Les juges d’instruction pourront aussi se pencher sur les écrits de François Chast, professeur de pharmacie à l’université Paris Descartes auteur de l’ouvrage : Les Médicaments en 100 questions, éditions Tallandier. Et plus particulièrement sur un extrait repris il y a peu sur le site The Conversation : « Après le Mediator, la Dépakine ? » :

« Dès 1968, on lisait dans le prestigieux journal Lancet : « Avant de créer l’anxiété à propos de médicaments utiles, il serait pertinent de savoir si d’autres personnes ont rencontré cette association [entre la Dépakine et une malformation] avant d’inclure les antiépileptiques dans la liste des causes de becs-de-lièvre et de fente palatine ». Il y avait déjà un doute. Les anomalies de fermeture du tube neural (spina bifida) ont été décrites en 1982, toujours dans la revue Lancet. Cette malformation, très sévère, nécessite de nombreuses interventions chirurgicales pendant l’enfance. Et pendant plus de quarante ans les alertes se sont succédé… de plus en plus démonstratives, de plus en plus évidentes !
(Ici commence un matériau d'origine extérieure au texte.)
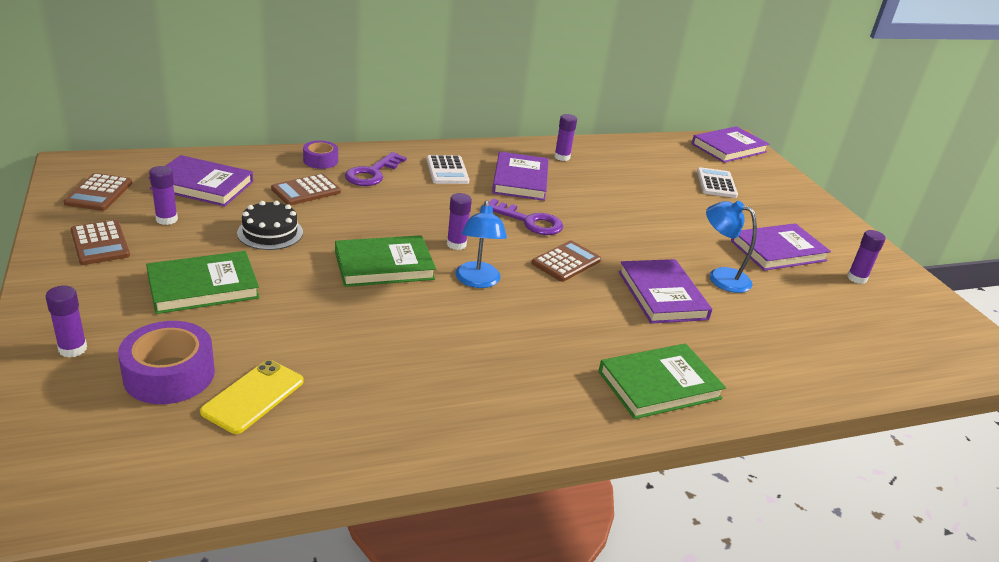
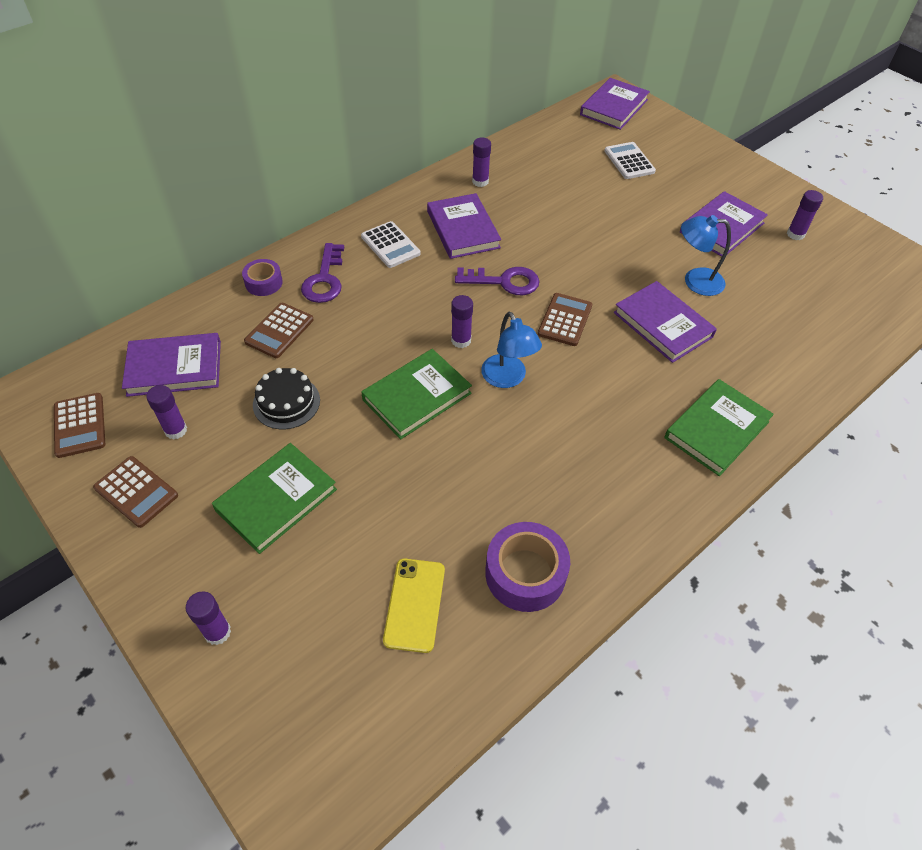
camera: 20 degrees left, 20 degrees up
purple tape [118,321,215,404] -> purple tape moved to [485,522,570,612]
 « En 1974 la mention de « tics » apparaît dans la rubrique des effets indésirables. En 1984, on définit un syndrome de retard mental ou d’autisme chez des enfants exposes in utero. En 1985, il est signalé : « En cas de grossesse, réévaluer la balance bénéfice/risque. » Dix ans plus tard, on note un renforcement des mises en garde dans la « notice patient » avec la mention de cas de polymalformations et de dysmorphies faciales. Enfin, en 2004, l’accumulation des signaux justifie des mesures d’information à l’attention des prescripteurs et des patients.

Rétropédalages

« Alors qu’en 2005 les risques malformatifs sont spécifiquement attribués au médicament, en revanche, les retards de développement et l’autisme font dire à l’industriel que les résultats des études sont « contradictoires ». C’est en 2006, seulement, que le Résumé des caractéristiques du produit (RCP, véritable carte d’identité du médicament, précisant ses caractéristiques en termes d’indications, de contre-indications, d’interactions médicamenteuses et de précautions d’emploi) mentionne ces retards : « Pas de diminution du QI global mais légères diminutions des capacités verbales et de hausse du recours à l’orthophoniste. » Le médicament est « déconseillé » aux femmes enceintes.

« Pourtant, la Haute Autorité de Santé indiquait en 2010 « qu’aucun effet indésirable nouveau et grave n’était signalé depuis 2004 ». C’était évidemment inexact et le rétropédalage s’est révélé délicat. Ainsi, en 2011, le RCP indiquait que ce médicament ne devait pas être utilisé pendant la grossesse et chez les femmes en âge de procréer, « sauf en cas de réelle nécessité».

L’ouvrage du Pr Chast est en vente depuis le 16 septembre. Les juges d’instruction peuvent se le procurer pour la somme de 14,90 euros (prix public TTC).